12 Oct 2016

Silver lining in overseas efforts to ditch meat diet

5:17 pm on 12 October 2016

Meat exporters are unfazed by a campaign to shift the world away from meat to plant protein.

Cows just out of Feilding.

New Zealand's meat exports were worth more than $6 billion last year. Photo: RNZ / Alexander Robertson

A group of 40 investment companies, managing about $1.8 trillion in assets, have launched a campaign to encourage 16 major companies including WalMart, Unilever, Nestle, Kraft Heinz, and Tesco, to change the way they source protein for their products, in an effort to reduce environmental and health risks.

The investment companies, brought together by the Farm Animal Investment Risk & Return (FAIRR) Initiative, have warned about the impact of meat production on the planet.

"The world's over reliance on factory farmed livestock to feed the growing global demand for protein is a recipe for a financial, social and environmental crisis," said Jeremy Coller, founder of the FAIRR Initiative and chief information officer of Coller Capital, one of the investment firms involved in the campaign.

New Zealand's meat exports were worth more than $6 billion last year, but the chief executive of Beef and Lamb New Zealand, Sam McIvor, was not worried by the campaign, which he said would actually offer a marketing opportunity.
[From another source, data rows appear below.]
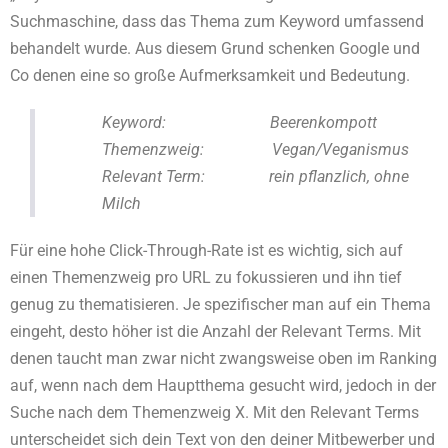
Suchmaschine, dass das Thema zum Keyword umfassend
behandelt wurde. Aus diesem Grund schenken Google und
Co denen eine so große Aufmerksamkeit und Bedeutung.
Keyword: Beerenkompott
Themenzweig: Vegan/Veganismus
Relevant Term: rein pflanzlich, ohne
Milch
Für eine hohe Click-Through-Rate ist es wichtig, sich auf
einen Themenzweig pro URL zu fokussieren und ihn tief
genug zu thematisieren. Je spezifischer man auf ein Thema
eingeht, desto höher ist die Anzahl der Relevant Terms. Mit
denen taucht man zwar nicht zwangsweise oben im Ranking
auf, wenn nach dem Hauptthema gesucht wird, jedoch in der
Suche nach dem Themenzweig X. Mit den Relevant Terms
unterscheidet sich dein Text von den deiner Mitbewerber und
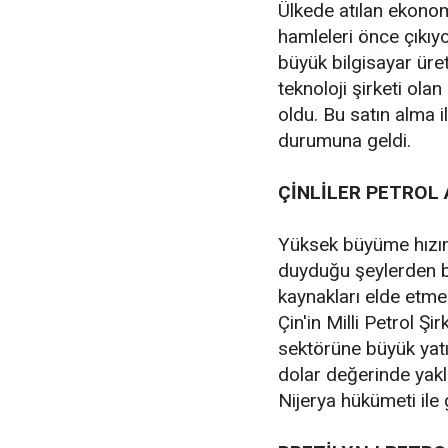
Ülkede atılan ekonom
hamleleri önce çıkıy
büyük bilgisayar üre
teknoloji şirketi olan
oldu. Bu satın alma 
durumuna geldi.
ÇİNLİLER PETROL 
Yüksek büyüme hızın
duyduğu şeylerden b
kaynakları elde etm
Çin'in Milli Petrol Ş
sektörüne büyük yatı
dolar değerinde yakla
Nijerya hükümeti ile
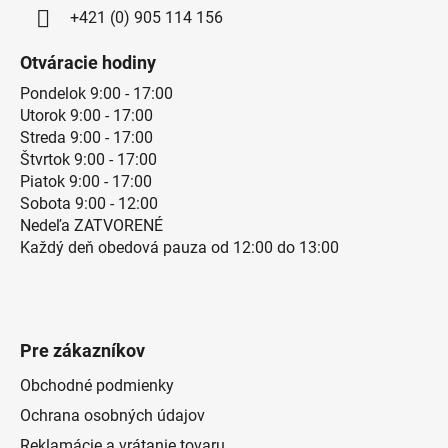
+421 (0) 905 114 156
Otváracie hodiny
Pondelok 9:00 - 17:00
Utorok 9:00 - 17:00
Streda 9:00 - 17:00
Štvrtok 9:00 - 17:00
Piatok 9:00 - 17:00
Sobota 9:00 - 12:00
Nedeľa ZATVORENÉ
Každý deň obedová pauza od 12:00 do 13:00
Pre zákazníkov
Obchodné podmienky
Ochrana osobných údajov
Reklamácie a vrátanie tovaru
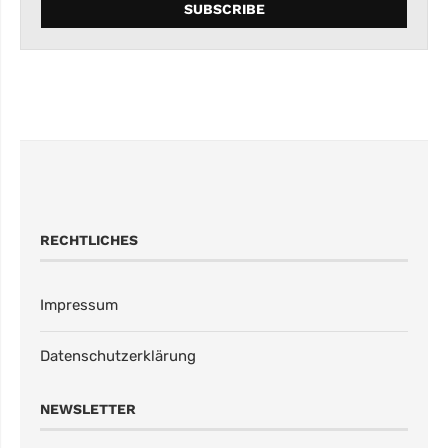
RECHTLICHES
Impressum
Datenschutzerklärung
NEWSLETTER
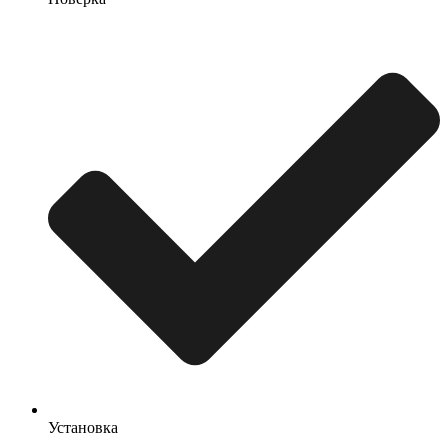
Установка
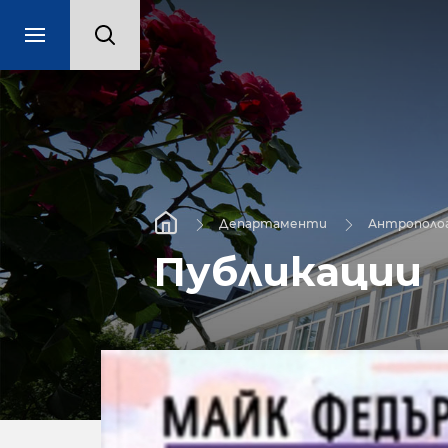
Департаменти
Антрополо
Публикации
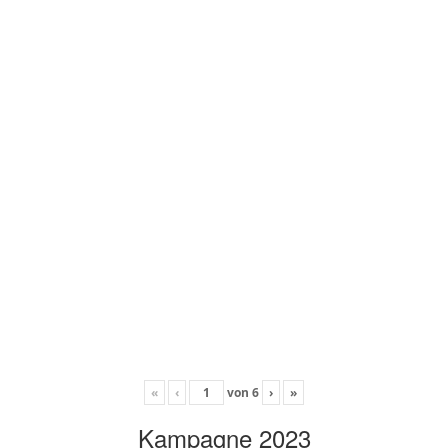
«
‹
von
6
›
»
Kampagne 2023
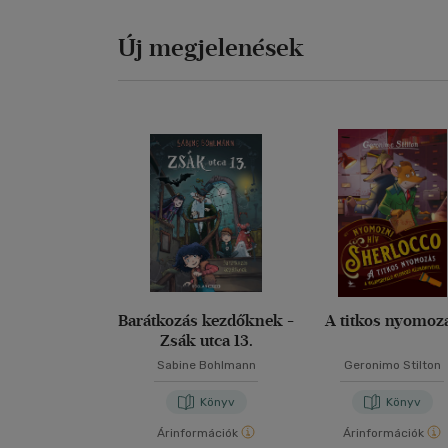
Új megjelenések
Barátkozás kezdőknek -
A titkos nyomoz
Zsák utca 13.
Sabine Bohlmann
Geronimo Stilton
Könyv
Könyv
Árinformációk
Árinformációk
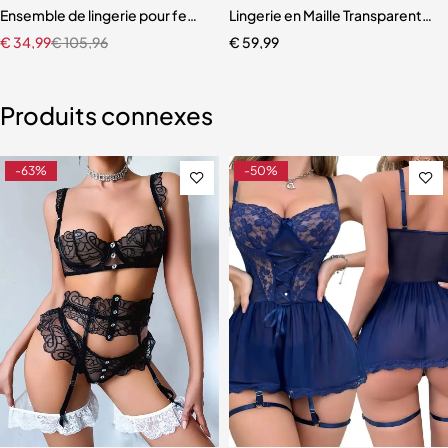
Ensemble de lingerie pour femmes, soutien-gorge sexy 7.0, jarretel
Lingerie en Maille Transparente 
€
34,99
€
105,96
€
59,99
Produits connexes
-63%
-50%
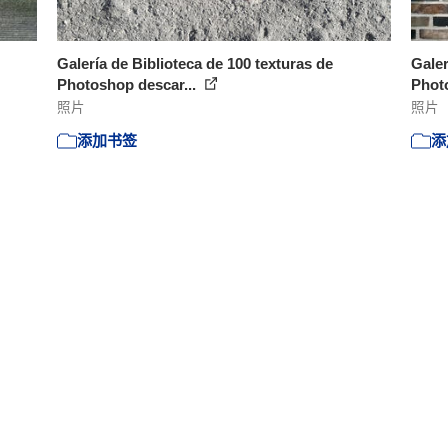
Galería de Biblioteca de 100 texturas de
Galer
Photoshop descar...
Phot
照片
照片
添加书签
添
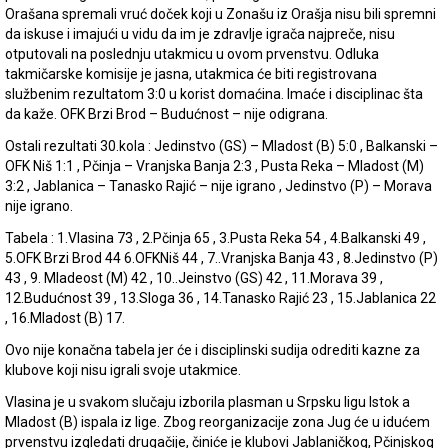
Orašana spremali vruć doček koji u Zonašu iz Orašja nisu bili spremni
da iskuse i imajući u vidu da im je zdravlje igrača najpreče, nisu
otputovali na poslednju utakmicu u ovom prvenstvu. Odluka
takmičarske komisije je jasna, utakmica će biti registrovana
službenim rezultatom 3:0 u korist domaćina. Imaće i disciplinac šta
da kaže. OFK Brzi Brod – Budućnost – nije odigrana.
Ostali rezultati 30.kola : Jedinstvo (GS) – Mladost (B) 5:0 , Balkanski –
OFK Niš 1:1 , Pčinja – Vranjska Banja 2:3 , Pusta Reka – Mladost (M)
3:2 , Jablanica – Tanasko Rajić – nije igrano , Jedinstvo (P) – Morava
nije igrano.
Tabela : 1.Vlasina 73 , 2.Pčinja 65 , 3.Pusta Reka 54 , 4.Balkanski 49 ,
5.OFK Brzi Brod 44 6.OFKNiš 44 , 7..Vranjska Banja 43 , 8.Jedinstvo (P)
43 , 9. Mladeost (M) 42 , 10..Jeinstvo (GS) 42 , 11.Morava 39 ,
12.Budućnost 39 , 13.Sloga 36 , 14.Tanasko Rajić 23 , 15.Jablanica 22
, 16.Mladost (B) 17.
Ovo nije konačna tabela jer će i disciplinski sudija odrediti kazne za
klubove koji nisu igrali svoje utakmice.
Vlasina je u svakom slučaju izborila plasman u Srpsku ligu Istok a
Mladost (B) ispala iz lige. Zbog reorganizacije zona Jug će u idućem
prvenstvu izgledati drugačije, činiće je klubovi Jablaničkog, Pčinjskog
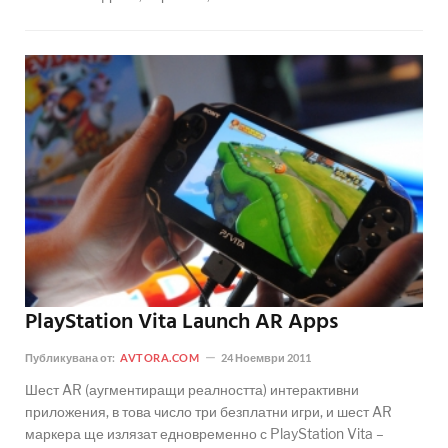
PlayStation Vita Launch AR Apps
Публикувана от:
AVTORA.COM
24 Ноември 2011
Шест AR (аугментиращи реалността) интерактивни
приложения, в това число три безплатни игри, и шест AR
маркера ще излязат едновременно с PlayStation Vita –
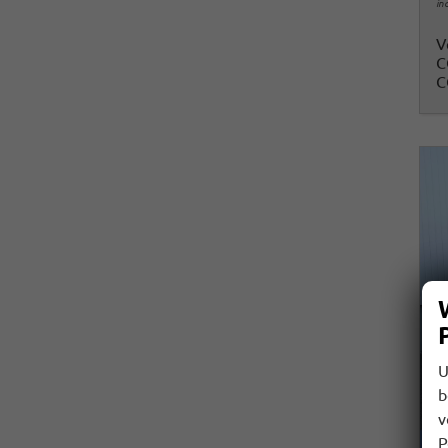
in
V
C
C
U
b
v
P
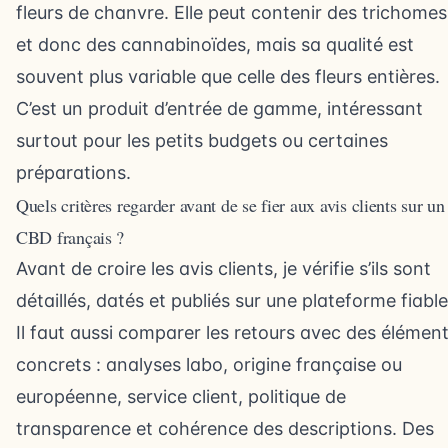
fleurs de chanvre. Elle peut contenir des trichomes
et donc des cannabinoïdes, mais sa qualité est
souvent plus variable que celle des fleurs entières.
C’est un produit d’entrée de gamme, intéressant
surtout pour les petits budgets ou certaines
préparations.
Quels critères regarder avant de se fier aux avis clients sur un
CBD français ?
Avant de croire les avis clients, je vérifie s’ils sont
détaillés, datés et publiés sur une plateforme fiable
Il faut aussi comparer les retours avec des élémen
concrets : analyses labo, origine française ou
européenne, service client, politique de
transparence et cohérence des descriptions. Des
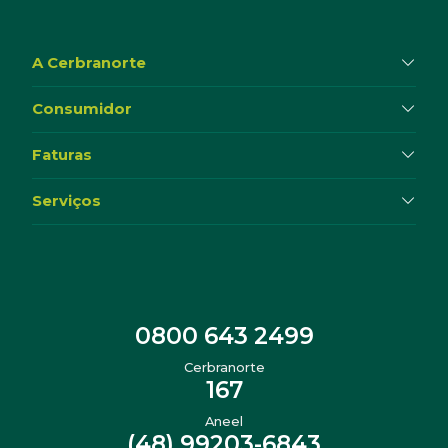
A Cerbranorte
Consumidor
Faturas
Serviços
0800 643 2499
Cerbranorte
167
Aneel
(48) 99203-6843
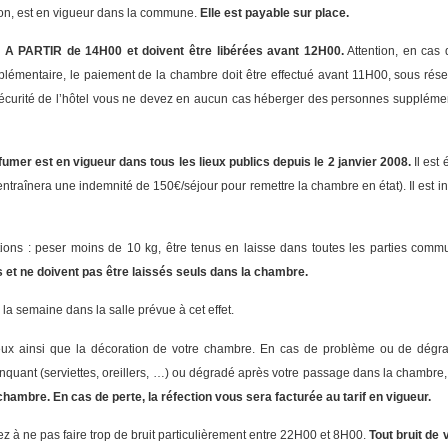
tion, est en vigueur dans la commune.
Elle est payable sur place.
 A PARTIR de 14H00 et doivent être libérées avant 12H00.
Attention, en cas 
lémentaire, le paiement de la chambre doit être effectué avant 11H00, sous rése
curité de l’hôtel vous ne devez en aucun cas héberger des personnes supplémenta
fumer est en vigueur dans tous les lieux publics depuis le 2 janvier 2008.
Il est
entraînera une indemnité de 150€/séjour pour remettre la chambre en état). Il est i
ons : peser moins de 10 kg, être tenus en laisse dans toutes les parties comm
 et ne doivent pas être laissés seuls dans la chambre.
 la semaine dans la salle prévue à cet effet.
ux ainsi que la décoration de votre chambre. En cas de problème ou de dégrad
manquant (serviettes, oreillers, …) ou dégradé après votre passage dans la chambr
hambre. En cas de perte, la réfection vous sera facturée au tarif en vigueur.
lez à ne pas faire trop de bruit particulièrement entre 22H00 et 8H00.
Tout bruit de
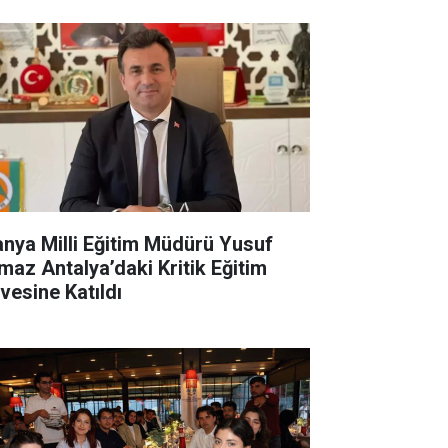
anya Milli Eğitim Müdürü Yusuf
lmaz Antalya’daki Kritik Eğitim
rvesine Katıldı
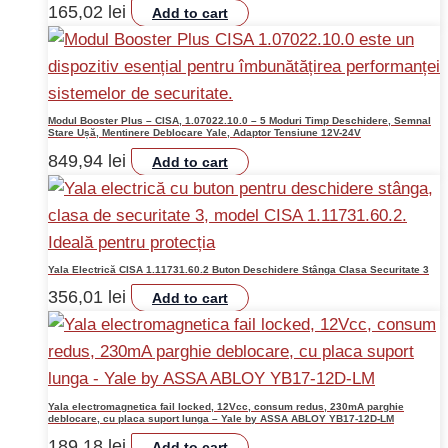
165,02
lei
Add to cart
Modul Booster Plus – CISA, 1.07022.10.0 – 5 Moduri Timp Deschidere, Semnal
Stare Ușă, Mentinere Deblocare Yale, Adaptor Tensiune 12V-24V
849,94
lei
Add to cart
Yala Electrică CISA 1.11731.60.2 Buton Deschidere Stânga Clasa Securitate 3
356,01
lei
Add to cart
Yala electromagnetica fail locked, 12Vcc, consum redus, 230mA parghie
deblocare, cu placa suport lunga – Yale by ASSA ABLOY YB17-12D-LM
189,18
lei
Add to cart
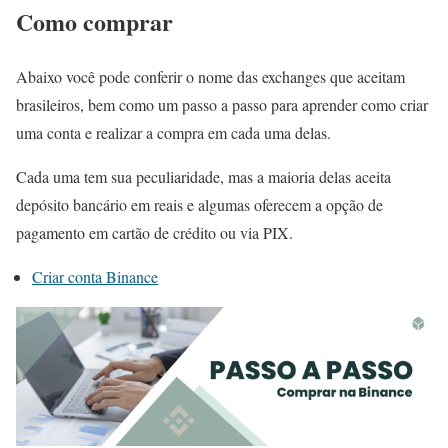
Como comprar
Abaixo você pode conferir o nome das exchanges que aceitam
brasileiros, bem como um passo a passo para aprender como criar
uma conta e realizar a compra em cada uma delas.
Cada uma tem sua peculiaridade, mas a maioria delas aceita
depósito bancário em reais e algumas oferecem a opção de
pagamento em cartão de crédito ou via PIX.
Criar conta Binance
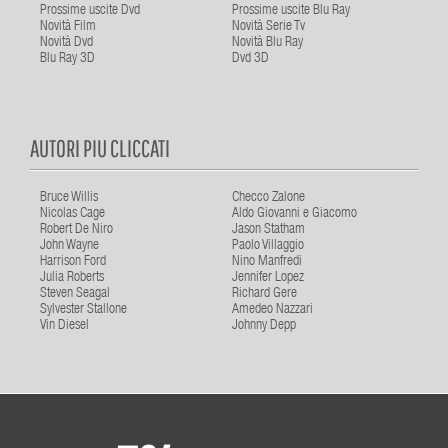
Prossime uscite Dvd
Prossime uscite Blu Ray
Novità Film
Novità Serie Tv
Novità Dvd
Novità Blu Ray
Blu Ray 3D
Dvd 3D
AUTORI PIU CLICCATI
Bruce Willis
Checco Zalone
Nicolas Cage
Aldo Giovanni e Giacomo
Robert De Niro
Jason Statham
John Wayne
Paolo Villaggio
Harrison Ford
Nino Manfredi
Julia Roberts
Jennifer Lopez
Steven Seagal
Richard Gere
Sylvester Stallone
Amedeo Nazzari
Vin Diesel
Johnny Depp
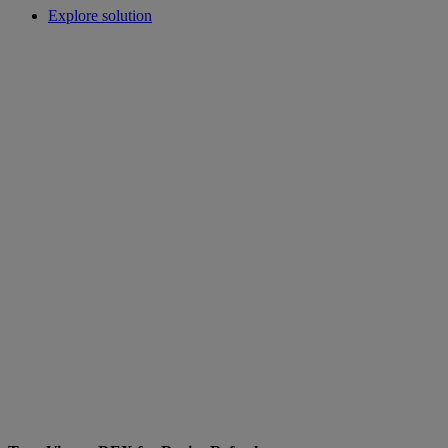
Explore solution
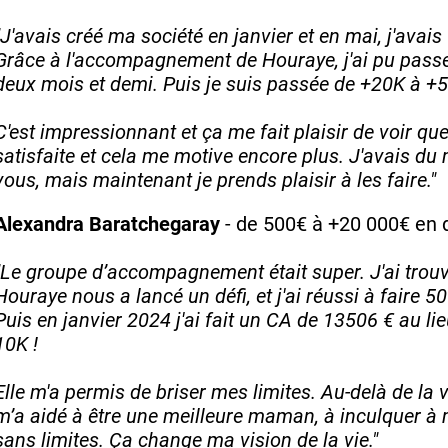
"J'avais créé ma société en janvier et en mai, j'avai
Grâce à l'accompagnement de Houraye, j'ai pu passe
deux mois et demi. Puis je suis passée de +20K à +5
C'est impressionnant et ça me fait plaisir de voir qu
satisfaite et cela me motive encore plus. J'avais du 
vous, mais maintenant je prends plaisir à les faire."
Alexandra Baratchegaray
- de 500€ à +20 000€ en 
"Le groupe d’accompagnement était super. J'ai trouv
Houraye nous a lancé un défi, et j'ai réussi à faire 
Puis en janvier 2024 j'ai fait un CA de 13506 € au lie
10K !
Elle m'a permis de briser mes limites. Au-delà de 
m’a aidé à être une meilleure maman, à inculquer à mon
sans limites. Ça change ma vision de la vie."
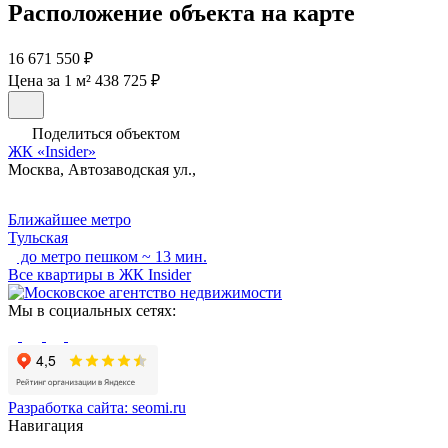
Расположение объекта на карте
16 671 550 ₽
Цена за 1 м² 438 725 ₽
Поделиться объектом
ЖК «Insider»
Москва, Автозаводская ул.,
Ближайшее метро
Тульская
до метро пешком ~ 13 мин.
Все квартиры в ЖК Insider
Мы в социальных сетях:
Разработка сайта:
seomi.ru
Навигация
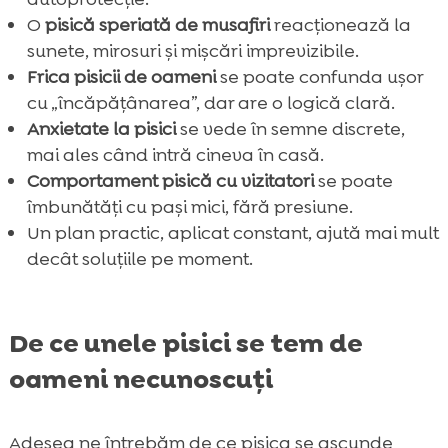
O
pisică speriată de musafiri
reacționează la
sunete, mirosuri și mișcări imprevizibile.
Frica pisicii de oameni
se poate confunda ușor
cu „încăpățânarea”, dar are o logică clară.
Anxietate la pisici
se vede în semne discrete,
mai ales când intră cineva în casă.
Comportament pisică cu vizitatori
se poate
îmbunătăți cu pași mici, fără presiune.
Un plan practic, aplicat constant, ajută mai mult
decât soluțiile pe moment.
De ce unele pisici se tem de
oameni necunoscuți
Adesea ne întrebăm de ce pisica se ascunde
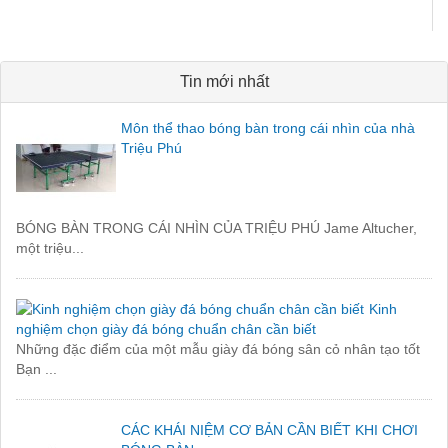
Tin mới nhất
Môn thể thao bóng bàn trong cái nhìn của nhà
Triệu Phú
BÓNG BÀN TRONG CÁI NHÌN CỦA TRIỆU PHÚ Jame Altucher,
một triệu...
Kinh
nghiệm chọn giày đá bóng chuẩn chân cần biết
Những đặc điểm của một mẫu giày đá bóng sân cỏ nhân tạo tốt
Bạn ...
CÁC KHÁI NIỆM CƠ BẢN CẦN BIẾT KHI CHƠI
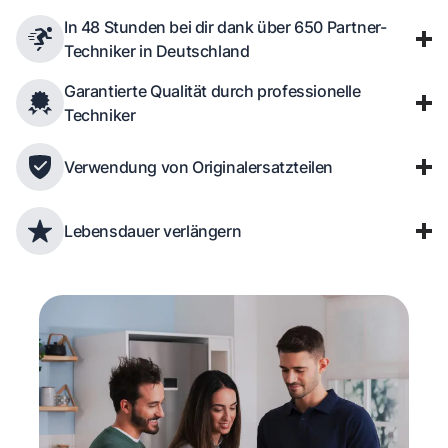
In 48 Stunden bei dir dank über 650 Partner-
Techniker in Deutschland
Garantierte Qualität durch professionelle
Techniker
Verwendung von Originalersatzteilen
Lebensdauer verlängern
The shift away from industrial-style production of feedlots common in the northern hemisphere was in contrast to New Zealand's high quality grass-fed meat, which he said was environmentally more sustainable.

Mr McIvor said, if anything, New Zealand meat was becoming more popular.

"Everywhere where there's an affluent customer is where we're getting growth, so North America is a classic example of that, and if you look at the high earners in Asia they're looking to go to a grass-fed product."

However, at least one New Zealand company is looking to challenge the traditional meat business with plant protein.

SunFed Meats has received about $1.5 million in start-up funding for a business to turn yellow peas imported from Canada into a plant-based "chicken" product.